= 3D tactics analysis =

Three-dimensional (3D) tactics analysis, is a tactical analysis methodology under the concept of terrorist tactics, techniques, and procedures, and is related to the rhizome manoeuvre. The approach is applicable to urban combat, and takes into account mass gatherings of people located in highly complex urban structures, incorporating features such as multi-level buildings, open spaces between buildings, crowd congregation points, and transport hubs.

== Definition ==
3D tactics are defined as "tactics in the third dimension which is the space above and below ground level in land and urban operations".

== Historical concepts ==
Giuseppe Fioravanzo defined the concept of 3D tactics in naval warfare history.

== Key concepts ==
The notion of 3D tactics has been developed from the spherical security concept. The 3D tactics model identifies some of the key phenomenon experienced in urban environments. In particular, the "inherent information deception qualities" found in "vertical rather than horizontal envelopment". A key aspect, in urban tactics, is the importance in achieving, what is called "spherical security", that is, the three-dimensional nature of the urban battle places a premium on all-round security. This requires tactical thinking in three dimensions.

== Key influences in development ==
3D tactics are often represented as a cube of space within which the tactical analysis takes place:
- It includes the ground, underground and the third dimension (each building can hide enemies).
- The 3D tactics concept is also related to the notion of a three-dimensional cube which conceptually overlaid urban space.

=== Cube application ===
The 3D tactics cube is a visual tool used to define a tactical space. It incorporates conventional understanding of the third dimension in land combat - as the airspace above terrain - and the urban environment consisting of the three-dimensional solid forms of typical central business district (CBD) buildings and spaces formed between buildings. As well, the 3D tactics cube notionally conforms within 300 m^{2}, which gives coverage to most weapons effective ranges, and incorporates most CBD buildings.

=== Curtis LeMay's combat box tactics ===
The 3D tactics and tactical analysis approach is an application of the Curtis LeMay's "combat box". This was a tactical formation designed by US Army Air Force heavy (strategic) bombers during World War II. 3D illustrations were often used in the World War II period, as a means to visualize how heavy bomber formations would defend themselves against enemy interceptors in the absence of escorting fighters, by providing interlocking fire from each of the planes operating in mutual support.

== Modification of swarming tactics ==
Swarming tactics have been identified as operating within a 3D tactics paradigm. 3D tactics analysis in relation to swarming tactics examines how swarming by multiple entities can attack a target from multiple directions, and building levels (above and below ground) within an urban area.
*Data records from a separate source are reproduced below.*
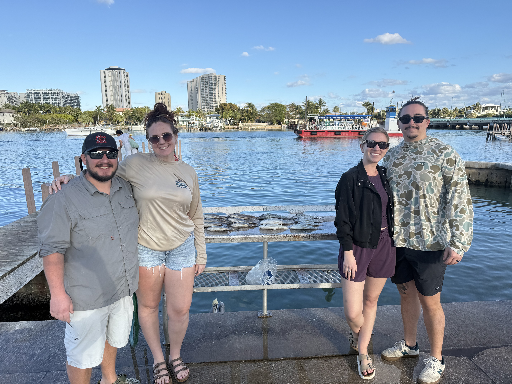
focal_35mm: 24
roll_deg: +0.1
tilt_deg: -9.5
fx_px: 355
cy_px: 192
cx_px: 256
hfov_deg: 71.6
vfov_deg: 56.8
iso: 80
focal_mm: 6.76
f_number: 1.78
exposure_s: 1/2370
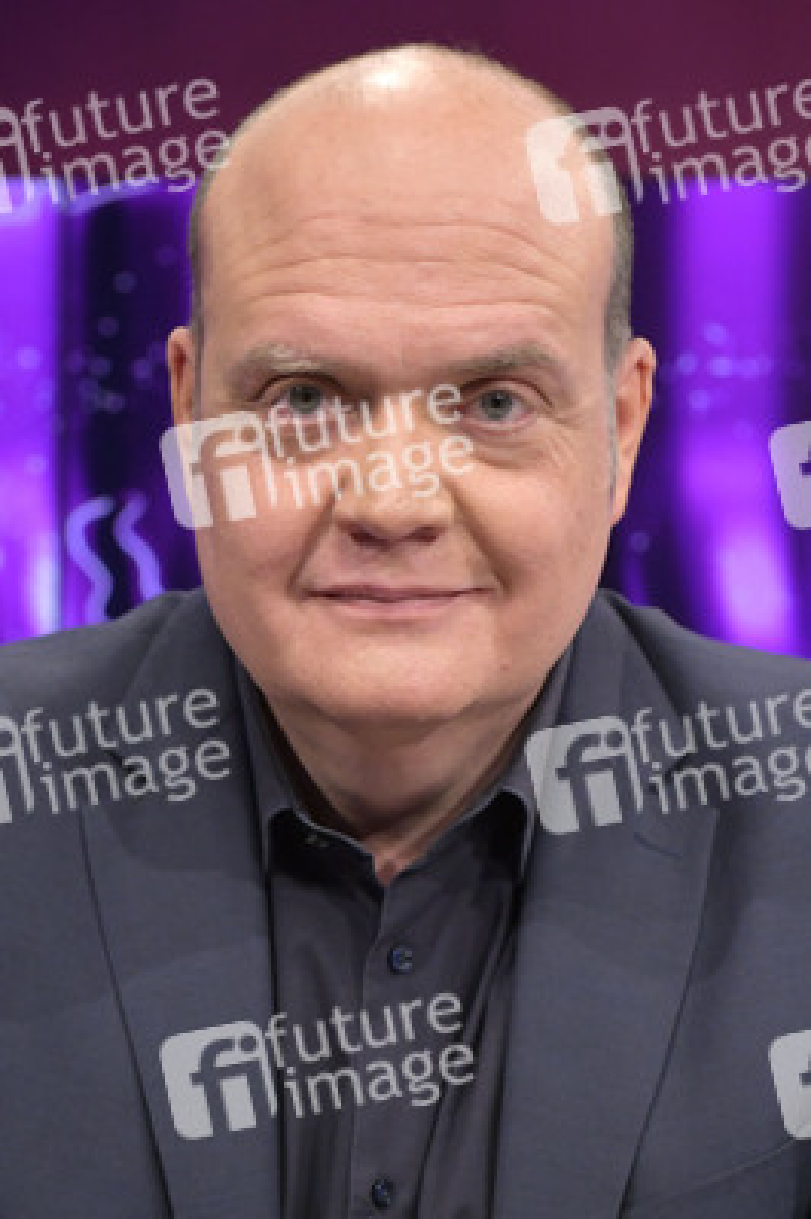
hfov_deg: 20.6
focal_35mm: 66
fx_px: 2234
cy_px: 610
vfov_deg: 30.5
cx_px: 406
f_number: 5.6
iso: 2500
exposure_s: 1/200
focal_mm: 66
Understanding this tactical behavior, and why it is able to succeed requires an analysis of two key concepts:
- Information warfare
- Command and influence relationships (as a component of military C2 "command and control").

== Related concepts ==
There are several concepts that are related the 3D tactical analysis approach:
- Airspace battles
- Simultaneous tactical actions

=== Simultaneous tactical actions ===
3D tactical analysis has its origins in Richard Simpkin's concept of simultaneous tactical actions. In summary, Simpkin:
- Made a distinction between conventional land-based tactics articulated along a staged -sequential set of actions, where what can be seen within the line-of-weapon's sight, follows movement.
- Simpkin also identified a more complex level of tactics, conducted not as a sequence of actions, but occurring as a barrage of continuous simultaneous actions.
Simpkin 'originally proposed this, as multiple simultaneous manoeuvre and fire-directed attacks at an opponent in order to overwhelm them'.

=== Airspace battle ===
Tactical consideration of the immediate airspace above the surface has been significant in further contributing to the concept of 3D tactical analysis; in particular:
- Combining the spherical security concept with Simpkin's concept of simultaneous tactical has developed a focus on "area analyses".
This has been described as "considering the three-dimensional situational awareness of the local friendly airspace in battle management". And, in this particular formulation of the tactical paradigm (represented by 3D tactical analysis), the entire space surrounding a position or target in warfare is subject to continuous simultaneous examination.

== Geographic information system methodology ==
Geographic information system (GIS) approaches have been significant in recent times influencing the development and conceptualization of 3D tactical analysis. This has been described as a "look-around" approach to thinking tactically in three dimensions, and accommodating the full complexity of multidimensional environments. In effect, this is to look vertically, horizontally and spatially at the same time, while being able to see through the confused environment – the traditional "fog of war".

== Relationship with 3D firefighting concepts ==
3D tactical analysis has been strongly influenced by fire fighters in the UK and U.S. They have developed the most coherent concept of 3D tactics called "3D fire fighting methodology".

== Relationship with fifth dimension operations ==
More recently, 3D tactics analysis has been included into the realm of fifth dimensional operations.